Hey, have a look also at the “new” 3D classification method as described here Tutorial: 3D Classification | CryoSPARC Guide

olibclarke · June 9, 2022, 10:15am

In many cases (even for fairly large movements) we have had better results using a filter resolution approximately comparable to the global resolution of refinement (rather than basing it on the estimated magnitude of movements).

jenchem · June 9, 2022, 10:44am

I’ve tried all sorts of filter resolutions in this case, although the last time I tried something more refined I did have a few more noisy particles in the dataset. My overall resolution is around 3.6 A, although I don’t necessarily trust that the number given in the global resolution is representative of a lot of the local resolution. I have a pretty stable portion that might be skewing the global average. If I try clustering and further refinement I often get worse resolution as more of the flexible end becomes visible in the map. However, I did start another attempt last night at 10 A instead of 14 A to see if it helps any.

jenchem · June 9, 2022, 10:54am

I have tried that at some point, although I might as well attempt it again since I’ve filtered out some noisy particles since my last attempt.

I’ve been really excited for the 3D Flexible Refinement to come out, and really I should reach out to the cryoSPARC team.
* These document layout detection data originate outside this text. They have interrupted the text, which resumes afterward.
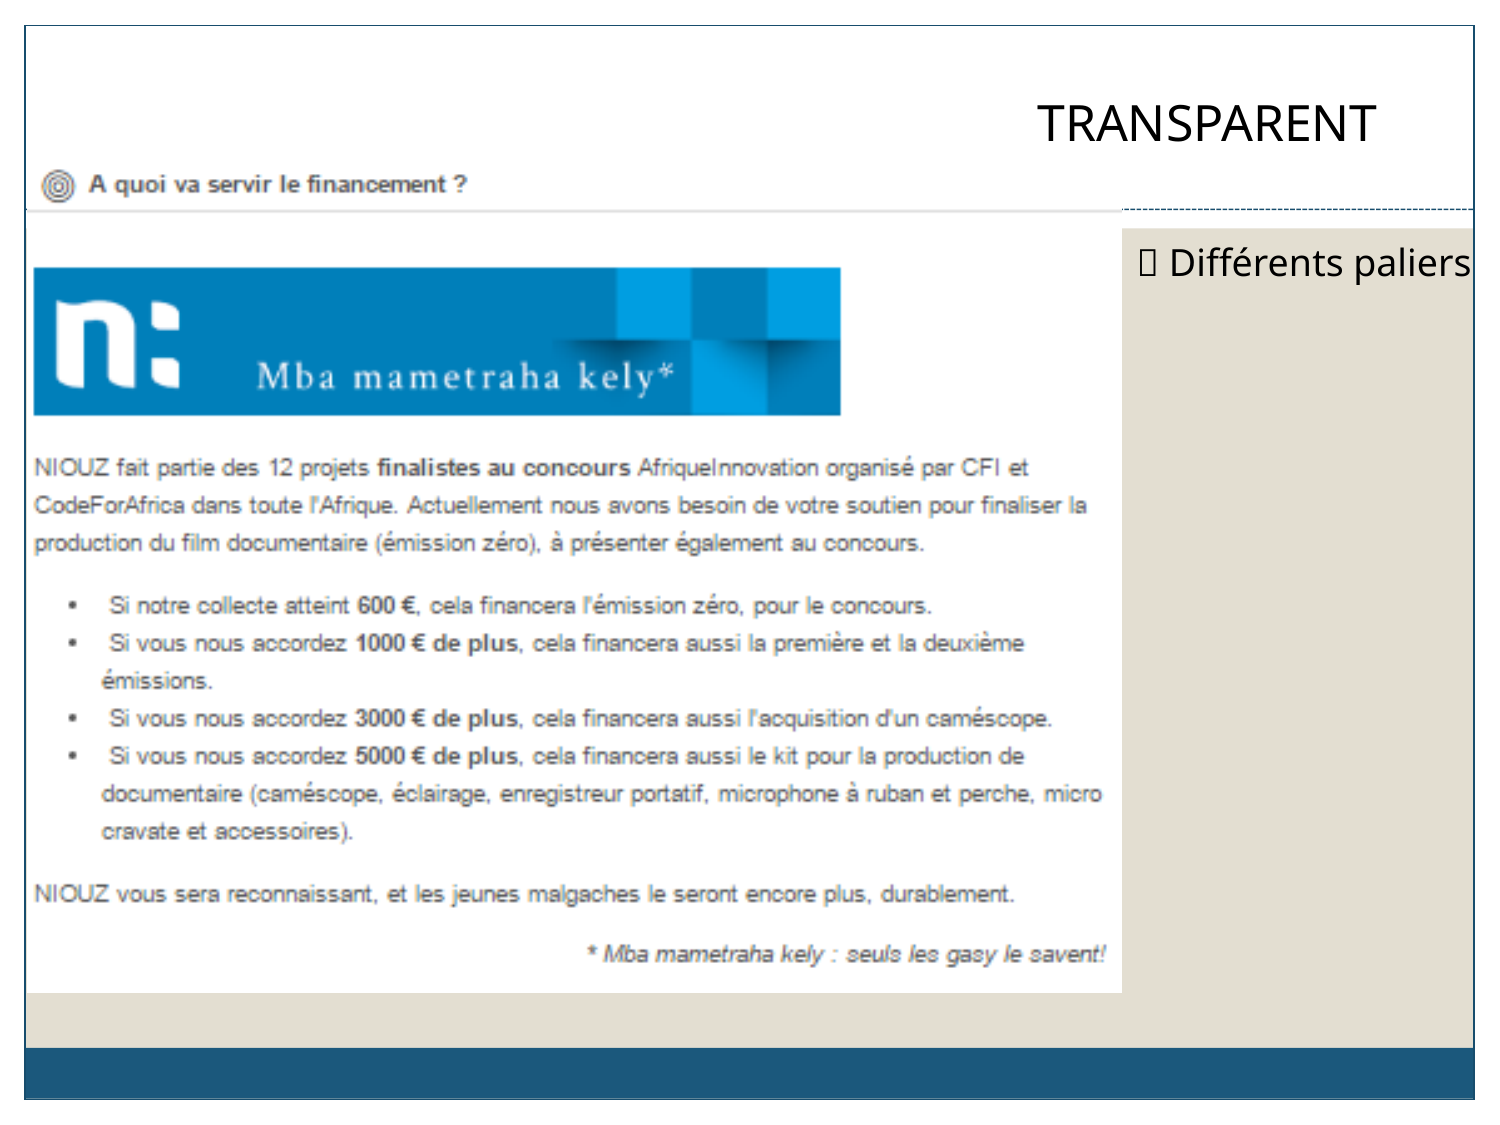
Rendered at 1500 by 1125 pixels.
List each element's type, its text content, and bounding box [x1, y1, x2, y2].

text_box TRANSPARENT [946, 84, 1469, 160]
picture [27, 148, 1123, 994]
text_box  Différents paliers [1129, 231, 1500, 292]
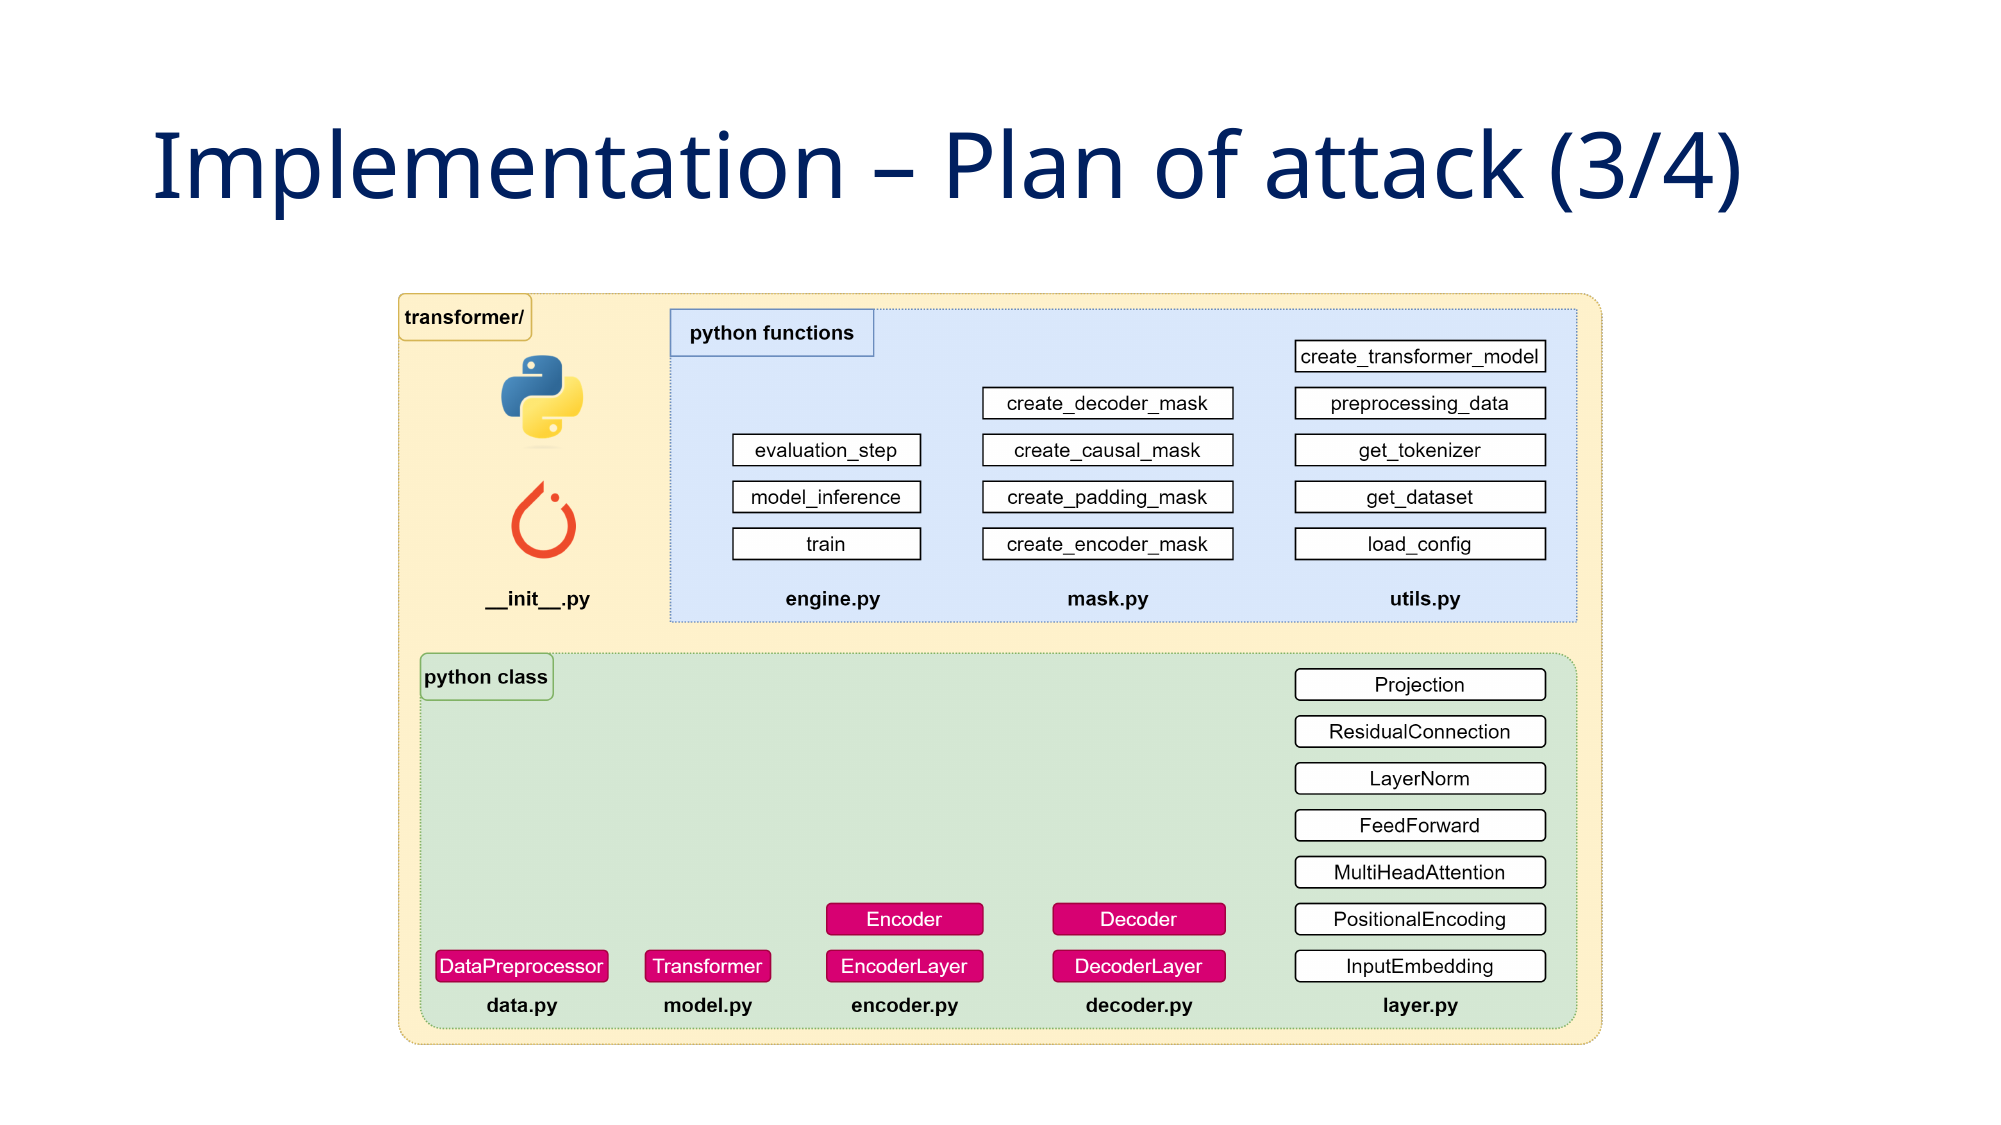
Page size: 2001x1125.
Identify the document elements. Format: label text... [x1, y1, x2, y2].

title Implementation – Plan of attack (3/4) [137, 59, 1863, 278]
picture [381, 276, 1619, 1063]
At this point, I’m not sure it’s possible to resolve the whole molecule to any appreciable resolution using the current available methods.

jenchem · June 9, 2022, 5:33pm

I remembered another reason why I’ve shied away from setting the filter to a higher-resolution in 3DVA- my particles are fairly large and there are over 800,000 of them, and there’s just not enough memory to process at this box and pixel size. I’ve tried downsampling in the past, but in the final stages of angle/bond and Ramachandran restraints my statistics ended up a bit off because of A/pix rounding, which in the end results in a larger physiological inaccuracy due to the large volume of the molecule exacerbating the rounding effects.

I suppose I should be able to find a reduced box size in which the map wouldn’t be affected by A/pix rounding. I definitely have room to downsample without affecting resolution. Or I could possibly downsample just for 3DVA and if I find a subset of particles which give a good overall resolution I could re-extract at full size for the submitted model.